In the presence of reproduction, crossover and mutation, almost any compact cluster of genes that provides above-average fitness will grow in the population exponentially.

‘Schema’ was the term used by Holland for any specific pattern of genes (also see Nolfi and Floreano 2000).


Efficient drug design based on evolutionary principles is an example of GAs in action. Often, for a drug to be effective, its molecular structure should be such that it can fit snugly into a relevant cleft in a relevant protein molecule. It can be very expensive to actually synthesize all those trial drugs and test their compatibility with the protein-molecule cleft. In the GA approach the computer code generates billions of random 'molecules', which it tests against the cleft in the protein. One such imaginary molecule may contain a site which matches one of, say, six sites on the cleft. This molecule is 'selected', and a billion variations of it are created, and tested. So on.

Here is another example of application of GAs, this time from materials science. Giro, Cyrillo and Galvao (2002) designed conducting polymers by the GA approach.
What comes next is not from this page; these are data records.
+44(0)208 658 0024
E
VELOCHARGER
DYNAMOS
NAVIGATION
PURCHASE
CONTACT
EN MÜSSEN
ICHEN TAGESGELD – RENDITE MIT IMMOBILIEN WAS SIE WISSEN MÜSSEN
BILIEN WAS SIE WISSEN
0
Copolymerization is one way of developing new polymers. Because of the huge number of possible configurations, and because of the ever-present possibility of structural disorder, the task becomes daunting when one wants to investigate theoretically the various ways of combining two or more monomers to design a copolymer with the desired properties. Giro et al. have described the successful implementation of the task of designing binary and ternary disordered copolymers of conducting polyaniline by employing GAs.